Visitor Tracking System
a web counter is a piece of JavaScript that allows you to measure and almost instantaneously report on site visitors. Typically, a visitor tracking system consists of the following links: a Web Page with the tracking script in it -- a Visitor's Browser accessing a web page: it reads the tracking JavaScript and follows instructions -- a Tracking Server triggered the moment a web page is accessed by a visitor's browser and where the data about a web page visit are primarily transmitted to and temporarily stored -- a Database Server where the data is then distributed, collected, processed and permanently stored -- the End User's Computer accessing the database server. If you employ this technology, you need to place a small (invisible to visitors) JavaScript in every web page so it is tracked.
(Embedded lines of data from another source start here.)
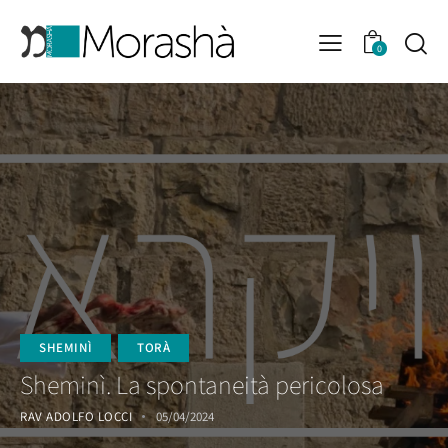
0
SHEMINÌ
TORÀ
Sheminì. La spontaneità pericolosa
RAV ADOLFO LOCCI
05/04/2024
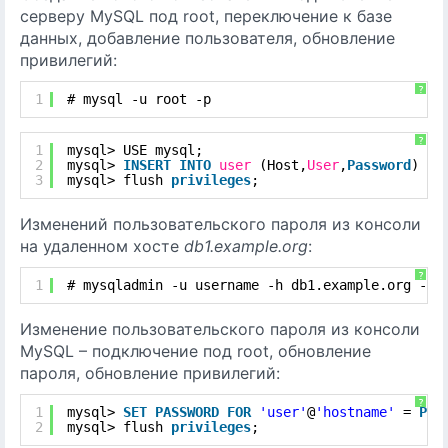
серверу MySQL под root, переключение к базе
данных, добавление пользователя, обновление
привилегий:
?
1
# mysql -u root -p
?
1
mysql> USE mysql;
2
mysql> 
INSERT
INTO
user
(Host,
User
,
Password
) 
VA
3
mysql> flush 
privileges
;
Изменений пользовательского пароля из консоли
на удаленном хосте
db1.example.org
:
?
1
# mysqladmin -u username -h db1.example.org -p 
Изменение пользовательского пароля из консоли
MySQL – подключение под root, обновление
пароля, обновление привилегий:
?
1
mysql> 
SET
PASSWORD
FOR
'user'
@
'hostname'
= 
PAS
2
mysql> flush 
privileges
;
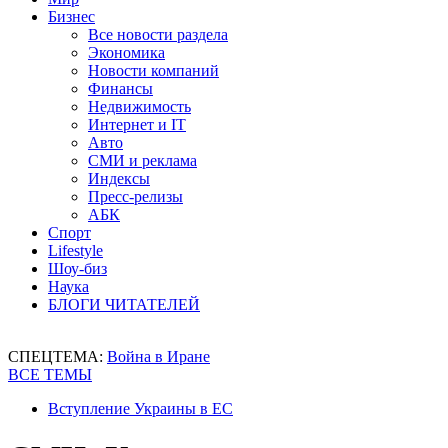
Бизнес
Все новости раздела
Экономика
Новости компаний
Финансы
Недвижимость
Интернет и IT
Авто
СМИ и реклама
Индексы
Пресс-релизы
АБК
Спорт
Lifestyle
Шоу-биз
Наука
БЛОГИ ЧИТАТЕЛЕЙ
СПЕЦТЕМА:
Война в Иране
ВСЕ ТЕМЫ
Вступление Украины в ЕС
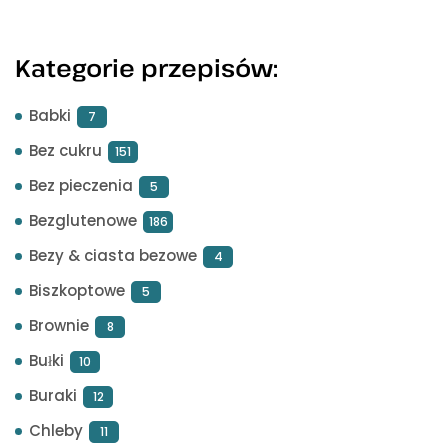
Kategorie przepisów:
Babki
7
Bez cukru
151
Bez pieczenia
5
Bezglutenowe
186
Bezy & ciasta bezowe
4
Biszkoptowe
5
Brownie
8
Bułki
10
Buraki
12
Chleby
11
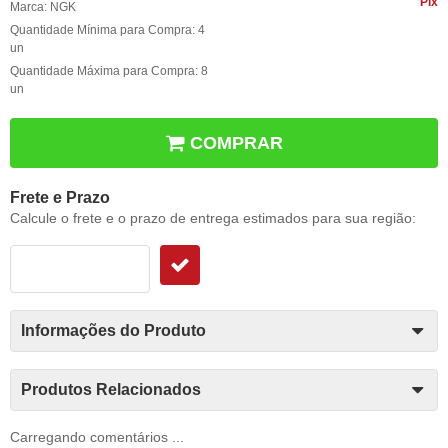
Pix
Marca:
NGK
Quantidade Mínima para Compra:
4
un
Quantidade Máxima para Compra:
8
un
COMPRAR
Frete e Prazo
Calcule o frete e o prazo de entrega estimados para sua região:
Informações do Produto
Produtos Relacionados
Carregando comentários ...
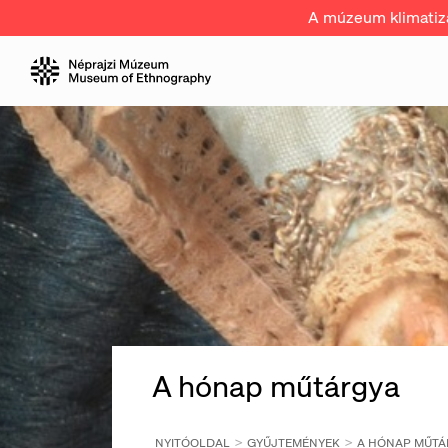
A múzeum klimatizál
A hónap műtárgya
NYITÓOLDAL
GYŰJTEMÉNYEK
A HÓNAP MŰTÁ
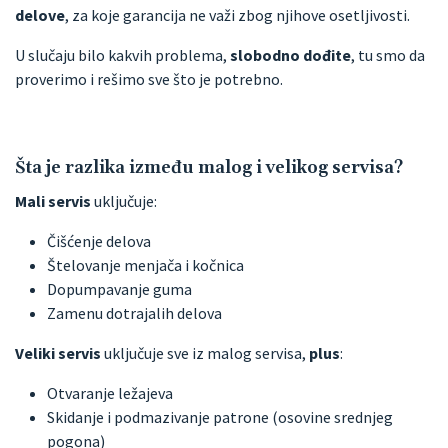
delove
, za koje garancija ne važi zbog njihove osetljivosti.
U slučaju bilo kakvih problema,
slobodno dođite
, tu smo da
proverimo i rešimo sve što je potrebno.
Šta je razlika između malog i velikog servisa?
Mali servis
uključuje:
Čišćenje delova
Štelovanje menjača i kočnica
Dopumpavanje guma
Zamenu dotrajalih delova
Veliki servis
uključuje sve iz malog servisa,
plus
:
Otvaranje ležajeva
Skidanje i podmazivanje patrone (osovine srednjeg
pogona)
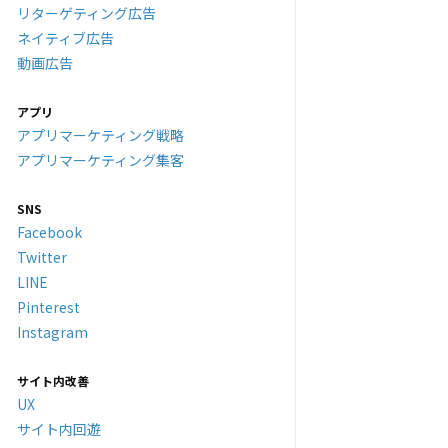
リターゲティング広告
ネイティブ広告
動画広告
アプリ
アプリマーケティング戦略
アプリマーケティング集客
SNS
Facebook
Twitter
LINE
Pinterest
Instagram
サイト内改善
UX
サイト内回遊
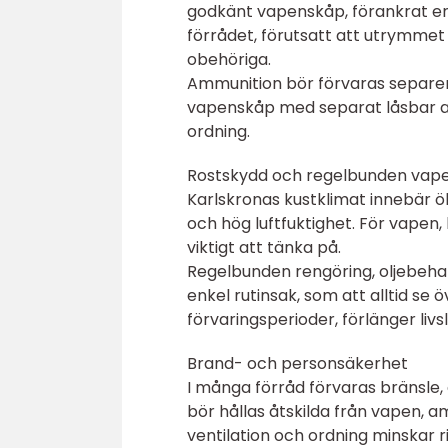
godkänt vapenskåp, förankrat en
förrådet, förutsatt att utrymmet 
obehöriga.
Ammunition bör förvaras separerat
vapenskåp med separat låsbar a
ordning.
Rostskydd och regelbunden vap
Karlskronas kustklimat innebär ök
och hög luftfuktighet. För vapen,
viktigt att tänka på.
Regelbunden rengöring, oljebehan
enkel rutinsak, som att alltid se
förvaringsperioder, förlänger liv
Brand- och personsäkerhet
I många förråd förvaras bränsle,
bör hållas åtskilda från vapen, a
ventilation och ordning minskar r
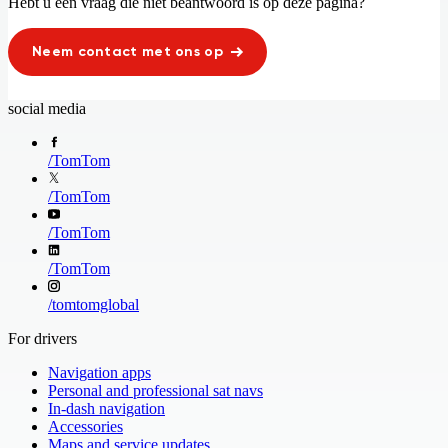
Hebt u een vraag die niet beantwoord is op deze pagina?
Neem contact met ons op
social media
/
TomTom
/
TomTom
/
TomTom
/
TomTom
/
tomtomglobal
For drivers
Navigation apps
Personal and professional sat navs
In-dash navigation
Accessories
Maps and service updates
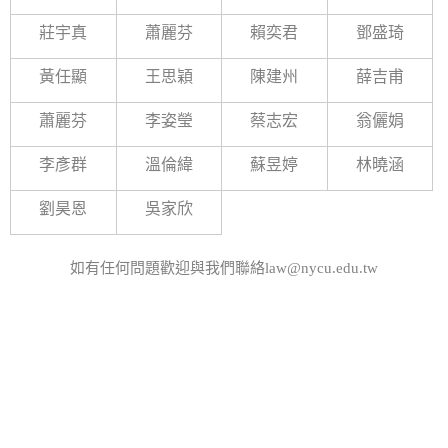
莊宇真
蕭麗芬
賴奕君
鄧盛琦
黃任顯
王思穎
陳建州
薛吉甫
蕭麗芬
李姿瑩
蔡志宏
翁儷娟
李彥群
溫倫緯
蘇昱婷
林曉涵
劉昊恩
吳家欣
如有任何問題歡迎與我們聯絡law@nycu.edu.tw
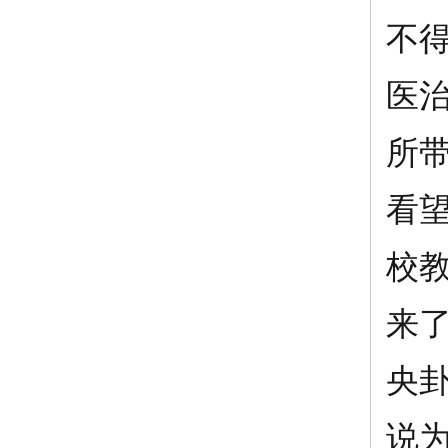
不
医
所带
看
校
来
央
说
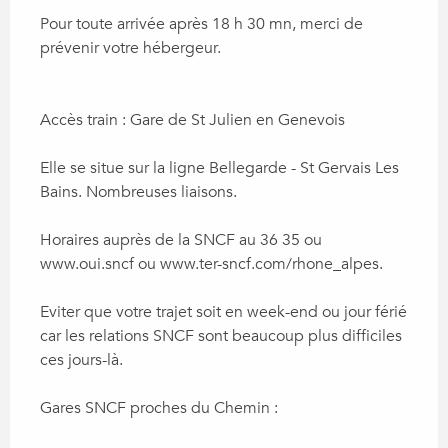
Pour toute arrivée après 18 h 30 mn, merci de 
prévenir votre hébergeur.

Accès train : Gare de St Julien en Genevois

Elle se situe sur la ligne Bellegarde - St Gervais Les 
Bains. Nombreuses liaisons.

Horaires auprès de la SNCF au 36 35 ou 
www.oui.sncf ou www.ter-sncf.com/rhone_alpes.

Eviter que votre trajet soit en week-end ou jour férié 
car les relations SNCF sont beaucoup plus difficiles 
ces jours-là.

Gares SNCF proches du Chemin :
The tracking JavaScript tells the browser to request a 1x1 pixel image hosted on the WebCEO tracking server. Each time a web page is viewed, a browser requests the image at a different URL. This prevents caching of the image -- the browser needs to request the image when it loads a page, and as a result, data for each page is transferred to the tracking server. The tracking script also inserts a cookie file in your visitors' browsers, so the system will recognize visitors when they come back to the site - this is for tracking unique visitors. This process takes much longer to read about than to happen in real life. Normally, only a few seconds (though it depends on many technical factors relating to the quality of the Internet connection) before the Web statistics become available for reporting.
W
Web Analytics
the measurement of visitor behavior to a website. In a commercial context, it especially refers to the measurement of which aspects of a website work towards the business objectives; for example, which landing pages encourage people to make a purchase.